Task statement:
Show every line in the material below in which the string "bằng" appears.

Task material:
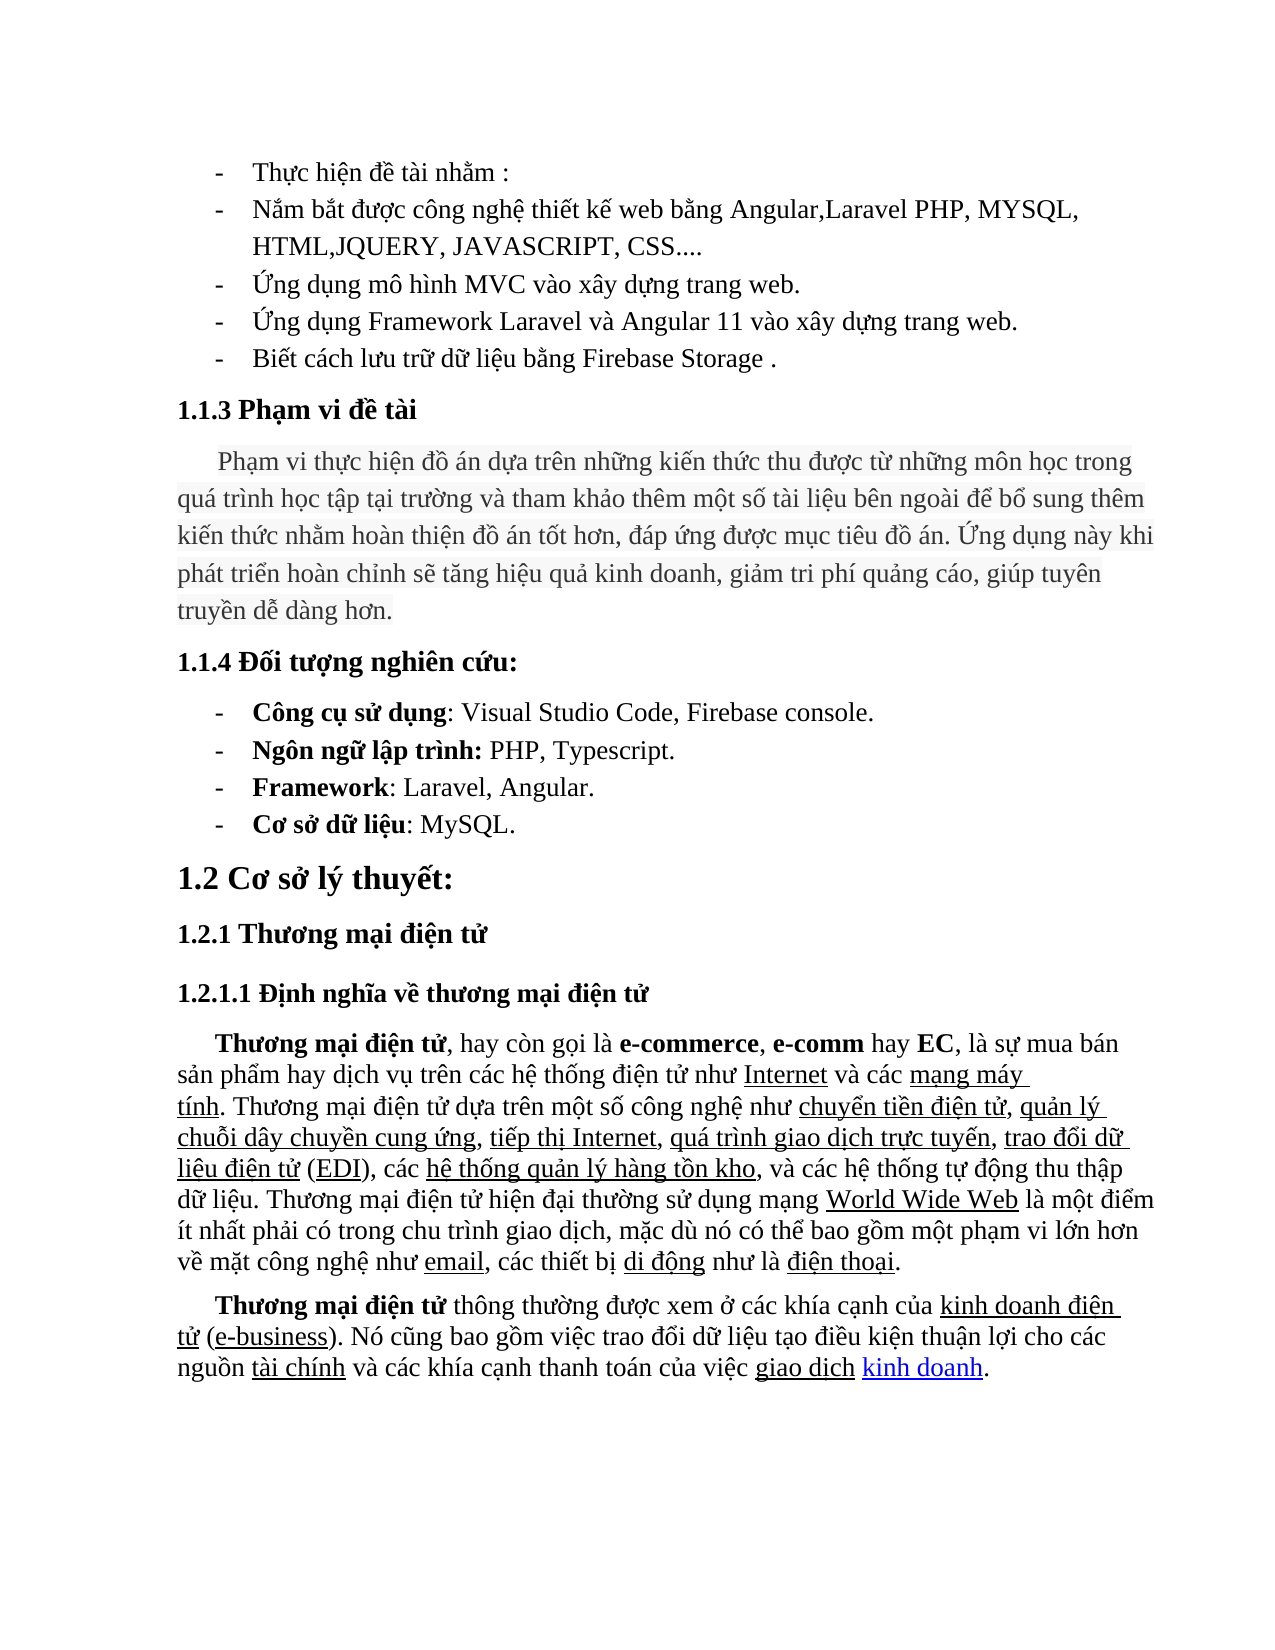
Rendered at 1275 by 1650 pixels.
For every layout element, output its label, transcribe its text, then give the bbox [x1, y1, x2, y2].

list Ứng dụng Framework Laravel và Angular 11 vào xây dựng trang web. [214, 305, 1156, 336]
subtitle Thương mại điện tử [177, 917, 1156, 950]
subtitle Phạm vi đề tài [177, 392, 1156, 426]
list Cơ sở dữ liệu: MySQL. [214, 808, 1156, 839]
list Thực hiện đề tài nhằm : [214, 156, 1156, 187]
list Công cụ sử dụng: Visual Studio Code, Firebase console. [214, 696, 1156, 728]
subtitle Định nghĩa về thương mại điện tử [177, 978, 1156, 1009]
text Phạm vi thực hiện đồ án dựa trên những kiến thức thu được từ những môn học trong quá trình học tập tại trường và tham khảo thêm một số tài liệu bên ngoài để bổ sung thêm kiến thức nhằm hoàn thiện đồ án tốt hơn, đáp ứng được mục tiêu đồ án. Ứng dụng này khi phát triển hoàn chỉnh sẽ tăng hiệu quả kinh doanh, giảm tri phí quảng cáo, giúp tuyên truyền dễ dàng hơn. [177, 445, 1156, 625]
list Ngôn ngữ lập trình: PHP, Typescript. [214, 734, 1156, 765]
text Thương mại điện tử, hay còn gọi là e-commerce, e-comm hay EC, là sự mua bán sản phẩm hay dịch vụ trên các hệ thống điện tử như Internet và các mạng máy tính. Thương mại điện tử dựa trên một số công nghệ như chuyển tiền điện tử, quản lý chuỗi dây chuyền cung ứng, tiếp thị Internet, quá trình giao dịch trực tuyến, trao đổi dữ liệu điện tử (EDI), các hệ thống quản lý hàng tồn kho, và các hệ thống tự động thu thập dữ liệu. Thương mại điện tử hiện đại thường sử dụng mạng World Wide Web là một điểm ít nhất phải có trong chu trình giao dịch, mặc dù nó có thể bao gồm một phạm vi lớn hơn về mặt công nghệ như email, các thiết bị di động như là điện thoại. [177, 1027, 1156, 1277]
subtitle Đối tượng nghiên cứu: [177, 644, 1156, 677]
list Framework: Laravel, Angular. [214, 771, 1156, 802]
text Thương mại điện tử thông thường được xem ở các khía cạnh của kinh doanh điện tử (e-business). Nó cũng bao gồm việc trao đổi dữ liệu tạo điều kiện thuận lợi cho các nguồn tài chính và các khía cạnh thanh toán của việc giao dịch kinh doanh. [177, 1289, 1156, 1382]
list Ứng dụng mô hình MVC vào xây dựng trang web. [214, 268, 1156, 299]
list Nắm bắt được công nghệ thiết kế web bằng Angular,Laravel PHP, MYSQL, HTML,JQUERY, JAVASCRIPT, CSS.... [214, 193, 1156, 262]
list Biết cách lưu trữ dữ liệu bằng Firebase Storage . [214, 342, 1156, 373]
subtitle Cơ sở lý thuyết: [177, 858, 1156, 896]
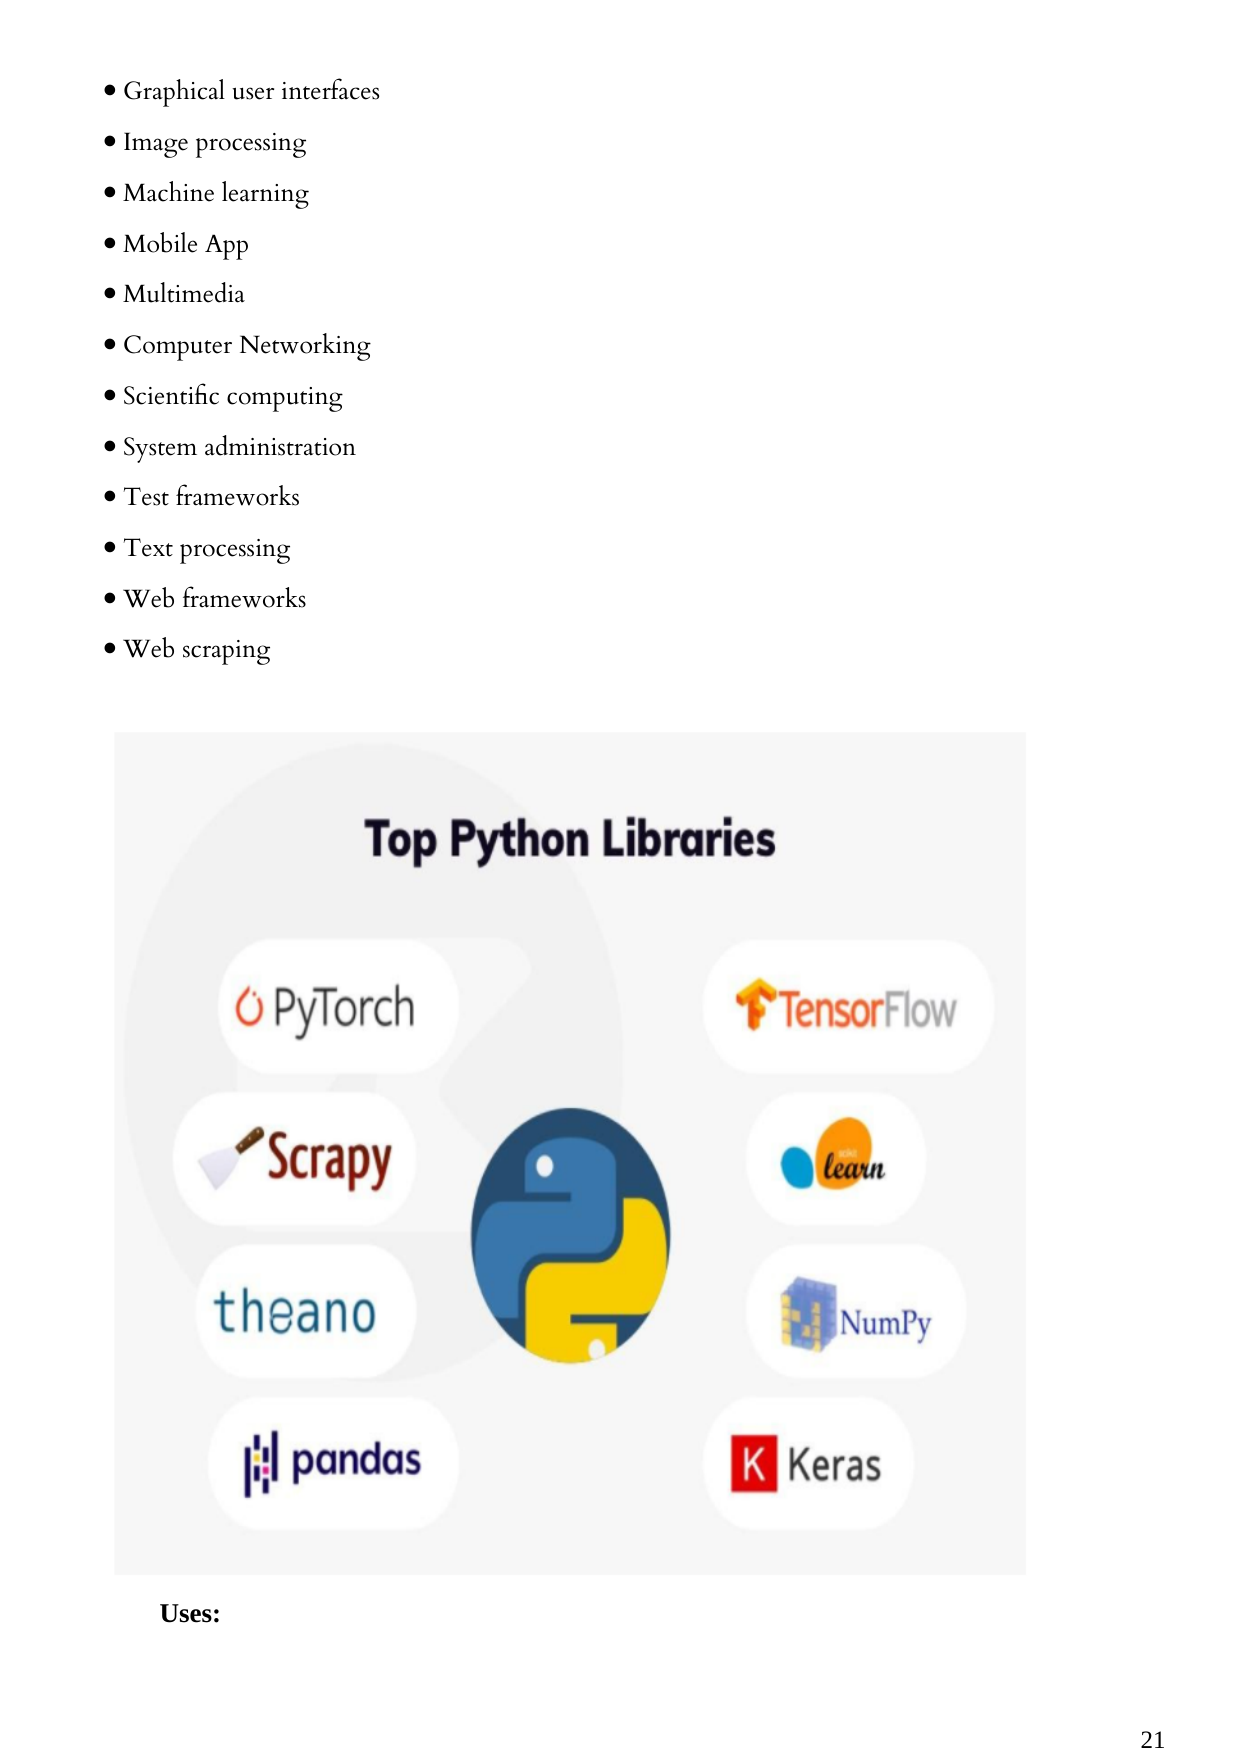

Exercise solution:
list Nắm bắt được công nghệ thiết kế web bằng Angular,Laravel PHP, MYSQL, HTML,JQUERY, JAVASCRIPT, CSS.... [214, 193, 1156, 262]
list Biết cách lưu trữ dữ liệu bằng Firebase Storage . [214, 342, 1156, 373]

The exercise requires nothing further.